Project 1: XO.S TOWER
Credits: Design/ fabrication /Implementation
LUCIO SANTOS


XO.S PAVILION
The XO.S PAVILION is a formal exercise emulating biomorphic exoskeletal systems, intended to be used as a temporary place of gathering. It funnels pedestrians from one end to the other, compressing at the center and then widening at both ends dividing space into two zones.
The pavilion is fabricated from stainless steel folded strips, laser-cut from flat sheets and welded together. The exterior is painted with a high-gloss black car paint finish while the interior and inner faces are painted white.

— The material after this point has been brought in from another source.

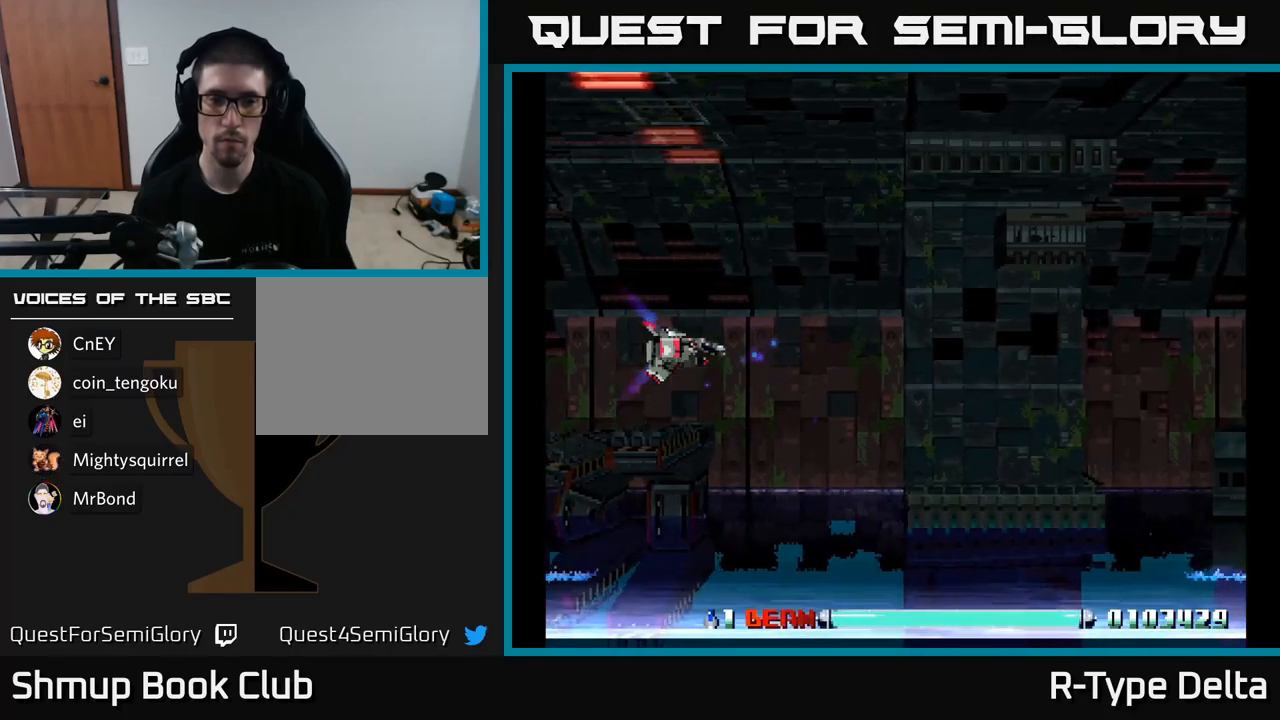
{"buttons": ["X"], "right_stick": "center", "events": []}
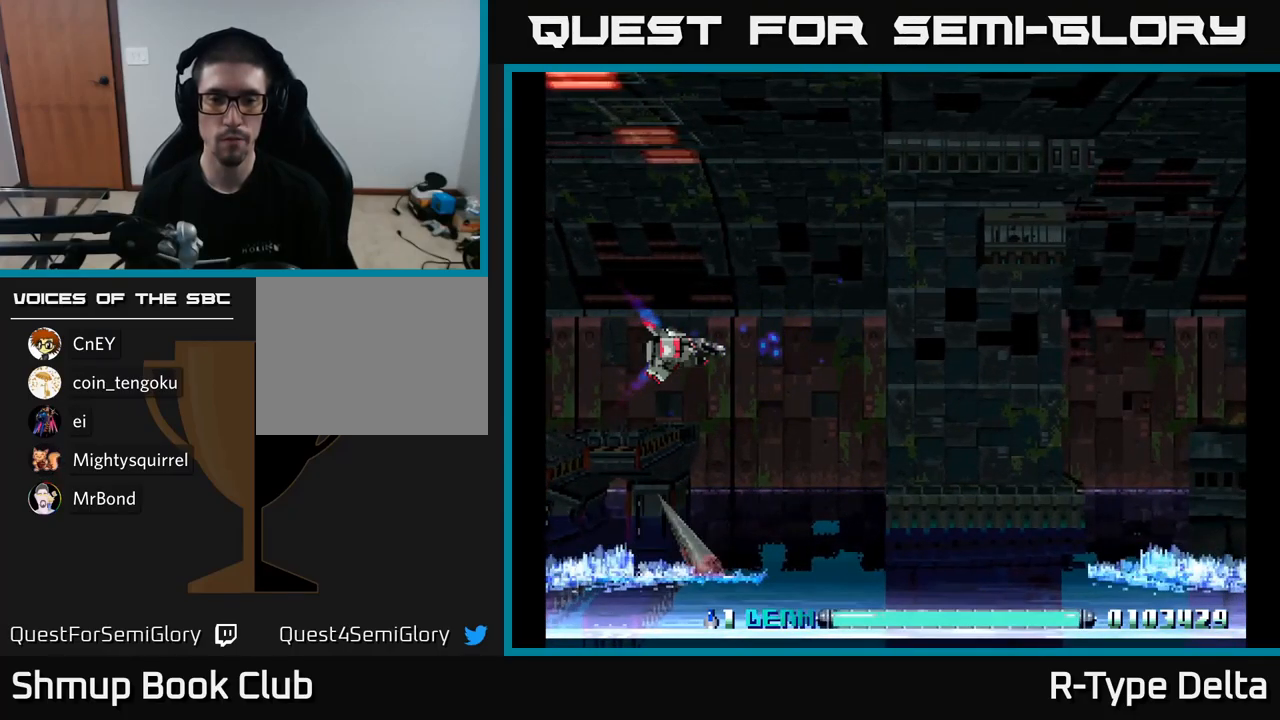
{"buttons": ["X"], "right_stick": "center", "events": []}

Project 2: FACETED FIBROUS STRUCTURES
Credits:
Design/ fabrication /Implementation
LUCIO SANTOS


Description
FACETED FIBROUS STRUCTURES is a research endeavor focusing on producing complex double-curved structural geometries using standard planar materials assembled together in linear strips. When a material is folded its bending strength is increased parallel to the fold. Using ancient paper folding techniques (origami) as inspiration, the concept of folding flat metal sheets allows one to triangulate geometries and generate long volumetric folded strips that can then be assembled together to create structural ribs. The apertures and depth of the faceted system can be sized according to solar gain requirements as well as structural performance criteria and/or weight reduction necessity. Using standard CAD/CAM technologies, the folded strips can be easily manufactured from planar sheets using CNC, laser, or water-jet cutters.Design of the FACETED FIBROUS STRUCTURES was developed in Rhino using Rhino Scripting. The structure is generated using a base surface onto which 3 layers of points are plotted. The top layer represents the exterior, the middle layer the center, and the bottom layer the interior. Surfaces are then created from the points using an elongated hexagonal pattern.